Aşağıdaki Eskişehir gezisi metnine göre Basri Albayrak hangi görevde bulunmaktadır?

■ **Metin bölümü**:
━━━━━━━━━━━━━━━━━━━━
Eskişehir, doğduğum ama uzun bir süredir yolumun düşmediği “annemin
şehri”. Eskişehir Büyükşehir Belediyesi(BB)
Şehir Tiyatroları Genel Sanat Yönetmeni
Basri Albayrak ile tanışmam, düşündüğüm seyahati öne aldırdı. Eskişehir seyahat
programımızı, oyun seyretme amaçlı alarak yaptık.
Eskişehir’in gecesini gündüzünü yaşadık; parklarında
yürüdük; sokaklarını âdeta adımladık; Kurşunlu Külliyesi avlusunda sessizliğe kendimizi
bıraktık; Porsuk’un iki yanındaki kafelerde gençliğin canlılığına ortak olduk; termal
kaynakları ile zengin Eskişehir’in şelalesinin, fıskiyeli havuzlarının yanında
ruhumuzu su sesi ile dinlendirdik; Balaban’ını, çiböreğini tattık, Kalabak suyu
içtik; lületaşı atölyelerini gezdik. Bir
sanatçı, ufak dokunuşlarla şehri değiştiriyor, sokakları evlerin devamı haline
getiriyor, insanlar sanki kendi
bahçelerine çıkıyormuş gibi şehrin parklarında, meydanlarında toplanıp
hayatı paylaşıyor, birlikte olmanın
keyfini yaşıyordu. “Sokak” ve insan ve sanat barışmıştı. Şehre “dokunan” eli görmedik ama şehrin
“yönetildiğini” anladık.
━━━━━━━━━━━━━━━━━━━━
■ **Gösterilen veriler**:
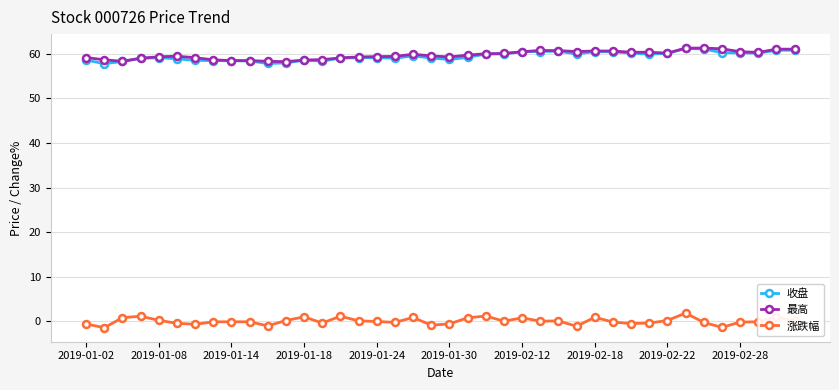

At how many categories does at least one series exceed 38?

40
━━━━━━━━━━━━━━━━━━━━
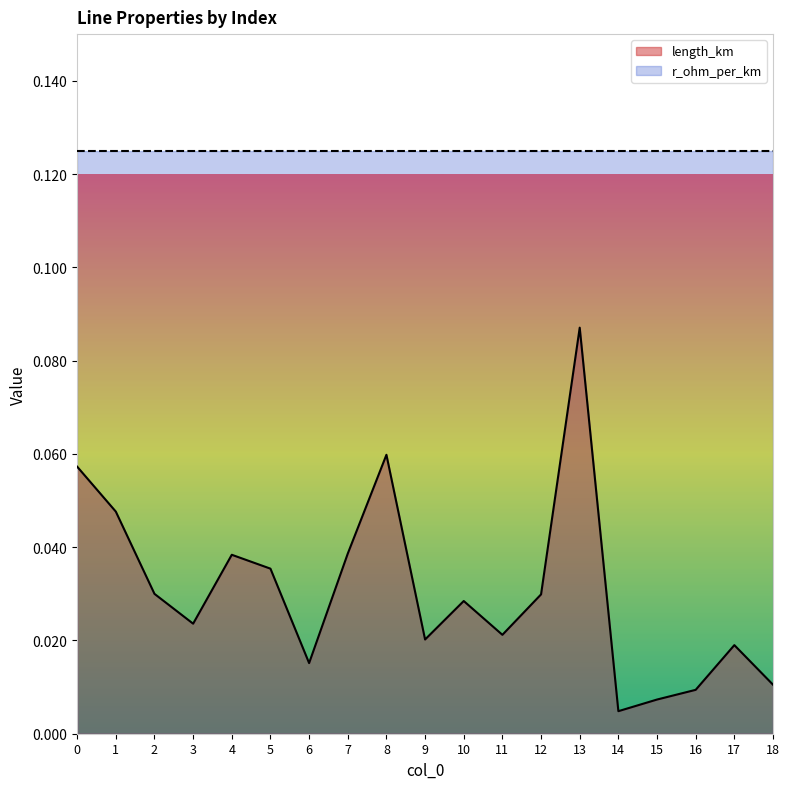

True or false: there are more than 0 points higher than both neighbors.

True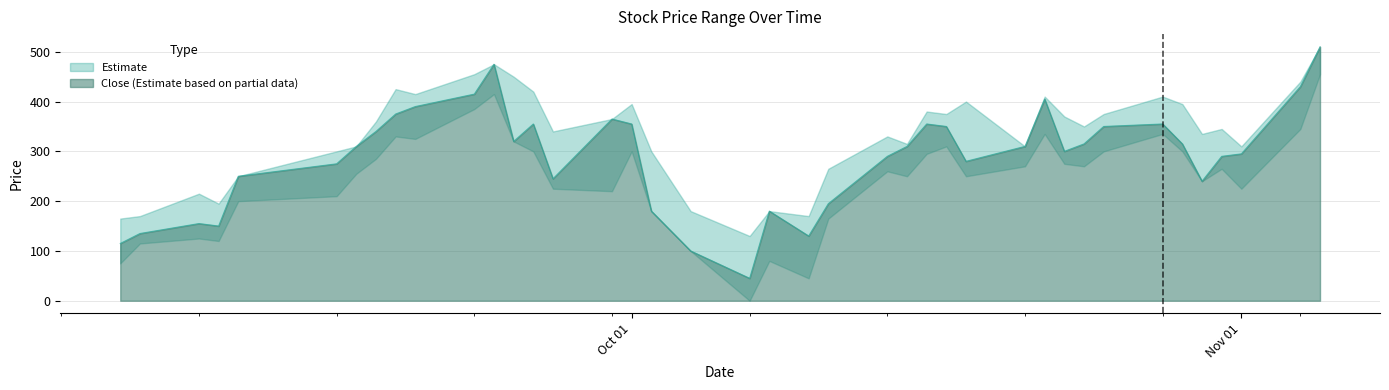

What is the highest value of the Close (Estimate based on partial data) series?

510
━━━━━━━━━━━━━━━━━━━━
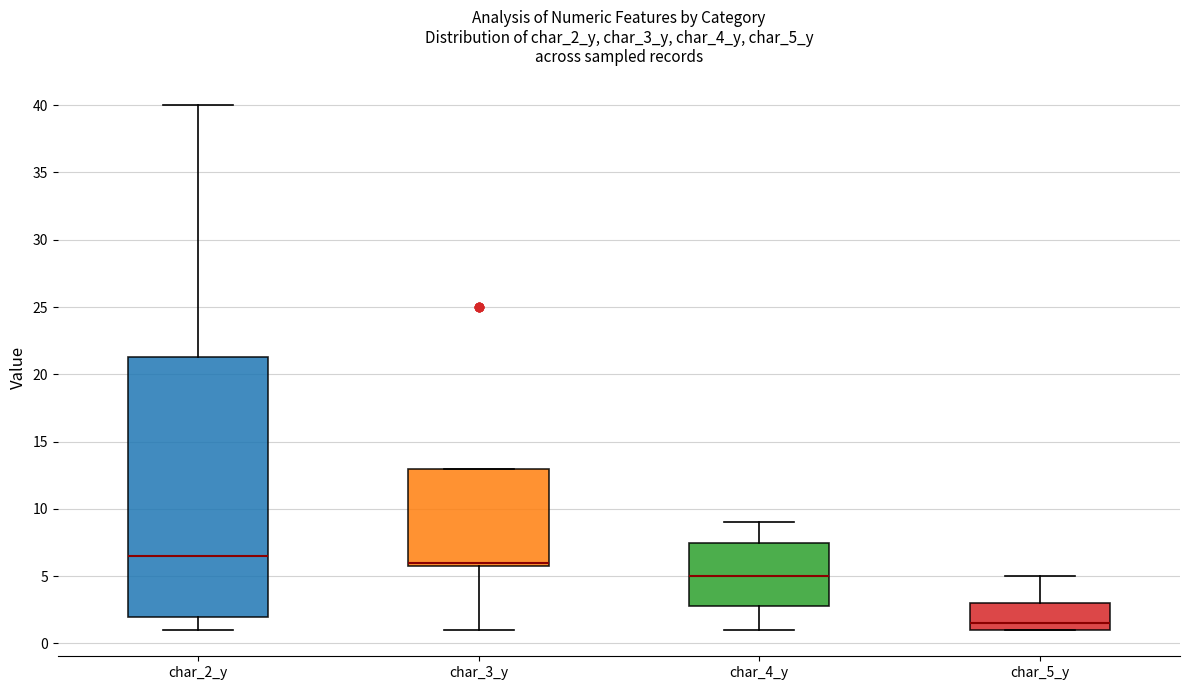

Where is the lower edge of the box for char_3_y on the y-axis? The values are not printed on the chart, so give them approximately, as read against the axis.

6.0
━━━━━━━━━━━━━━━━━━━━
■ **Yanıtınız**: Eskişehir Büyükşehir Belediyesi Şehir Tiyatroları Genel Sanat Yönetmeni.